Morse, Zelnick, Rose & Lander, LLP
450 Park Avenue
New York, New York 10022-2605
Telephone No. (212) 838-4175
Fax No. (212) 838-9190
Approximate date of commencement of proposed sale to the public: As soon as
practicable after the Registration Statement becomes effective.
____________________
<PAGE>
If the only securities being registered on this Form are to be offered
pursuant to dividend or interest reinvestment plans, please check the
following box .
If any of the securities being registered on this Form are to be offered on a
delayed or continuous basis pursuant to Rule 415 under the Securities Act of
1933, other than securities offered only in connection with dividend or
interest reinvestment plans, check the following box .X
PART II
INFORMATION NOT REQUIRED IN PROSPECTUS
Item 14. Other Expenses of Issuance and Distribution
Expenses in connection with the issuance and distribution of the securities
being registered hereunder other than underwriting commissions and expenses, are
estimated below.
SEC Registration Fee. . . . . . . . . . . . . . $ 1,092.42
Printing expenses . . . . . . . . . . . . . . . $ 1,000.00*
Accounting fees and expenses. . . . . . . . . . $10,000.00*
Legal fees and expenses . . . . . . . . . . . . $11,000.00*
Miscellaneous expenses. . . . . . . . . . . . . $ 407.58*
Total . . . . . . . . . . . . . . . . . . $23,500.00*
* estimated
Item 15. Indemnification of Directors and Officers
Section 145 of the Delaware General Corporation Law grants to the
Company the power to indemnify the officers and directors of the Company,
under certain circumstances and subject to certain conditions and
limitations as stated therein, against all expenses and liabilities
incurred by or imposed upon them as a result of suits brought against them
as such officers and directors if they act in good faith and in a manner
they reasonably believe to be in or not opposed to the best interests of
the Company and, with respect to any criminal action or proceeding, have
no reasonable cause to believe their conduct was unlawful.

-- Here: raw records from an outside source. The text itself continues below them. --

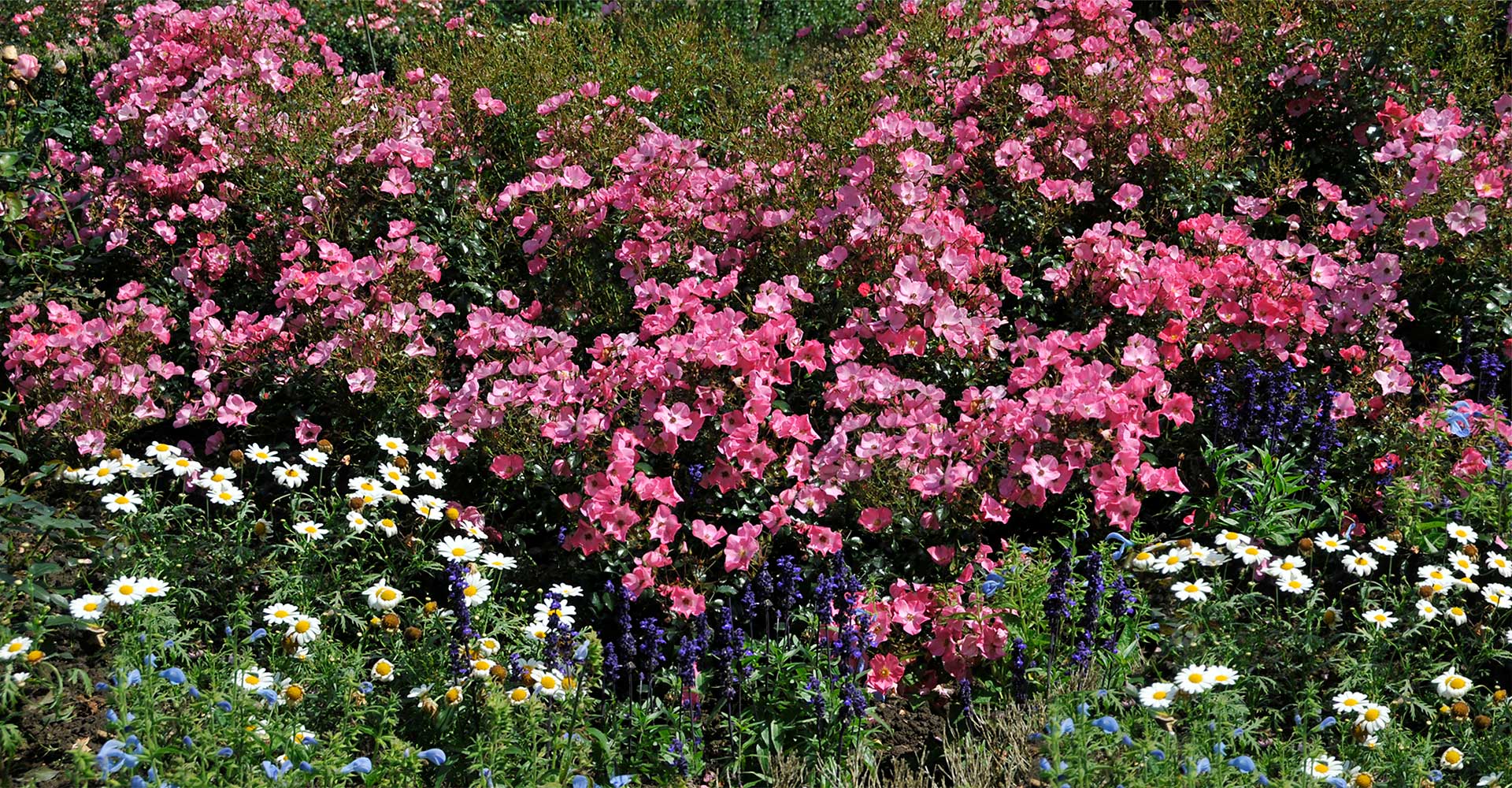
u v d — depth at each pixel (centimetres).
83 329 469
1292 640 365
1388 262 493
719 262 520
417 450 446
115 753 281
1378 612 360
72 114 709
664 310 444
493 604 370
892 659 381
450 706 336
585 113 588
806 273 495
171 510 401
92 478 393
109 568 390
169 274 561
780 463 423
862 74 646
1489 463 429
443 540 414
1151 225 564
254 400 479
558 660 347
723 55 754
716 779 352
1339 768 307
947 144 591
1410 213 530
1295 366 466
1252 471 416
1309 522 412
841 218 494
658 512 399
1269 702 366
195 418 464
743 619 398
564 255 518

The Company's Certificate of Incorporation provides as follows:
"NINTH: The personal liability of the directors of the corporation
is hereby eliminated to the fullest extent permitted by paragraph (7) of
subsection (b) of Section 102 of the General Corporation Law of the State
of Delaware, as the same may be amended and supplemented.
TENTH: The corporation shall, to the fullest extent permitted by
Section 145 of the General Corporation Law of the State of Delaware, as
the same may be amended and supplemented, indemnify any and all persons
whom it shall have power to indemnify under said section from and against
any and all of the expenses, liabilities or other matters referred to in
or covered by said sections, and the indemnification provided for herein
shall not be deemed exclusive of any other rights to which those
indemnified may be entitled under any by-law, agreement, vote of
stockholders or disinterested directors or otherwise, both as to action in
his official capacity and as to action in another capacity while holding
such office, and shall continue as to a person who has ceased to be a
director, officer, employee or agent and shall inure to the benefit of the
heirs, executors and administrators of such a person."
<PAGE>
Item 16. Exhibits
Exhibit No. Description
5.1 Opinion of Morse, Zelnick, Rose & Lander, LLP as
to legality of the securities being registered.
23.1 Consent of Arthur Andersen LLP
23.3 Consent of Morse, Zelnick, Rose & Lander, LLP
(included in Exhibit 5.1)
25.1 Power of Attorney
_____________
Item 17. Undertakings
A. The undersigned Registrant hereby undertakes to:
(1) File, during any period in which it offers or sells
securities, a post-effective amendment to this registration statement
to:
(i) Include any additional or changed material information on the plan of
distribution.
(2) For determining liability under the Securities Act, treat each
post-effective amendment as a new registration statement of the securities
offered, and the offering of the securities at that time to be the initial
bona fide offering.
(3) File a post-effective amendment to remove from registration
any of the securities that remain unsold at the end of the offering.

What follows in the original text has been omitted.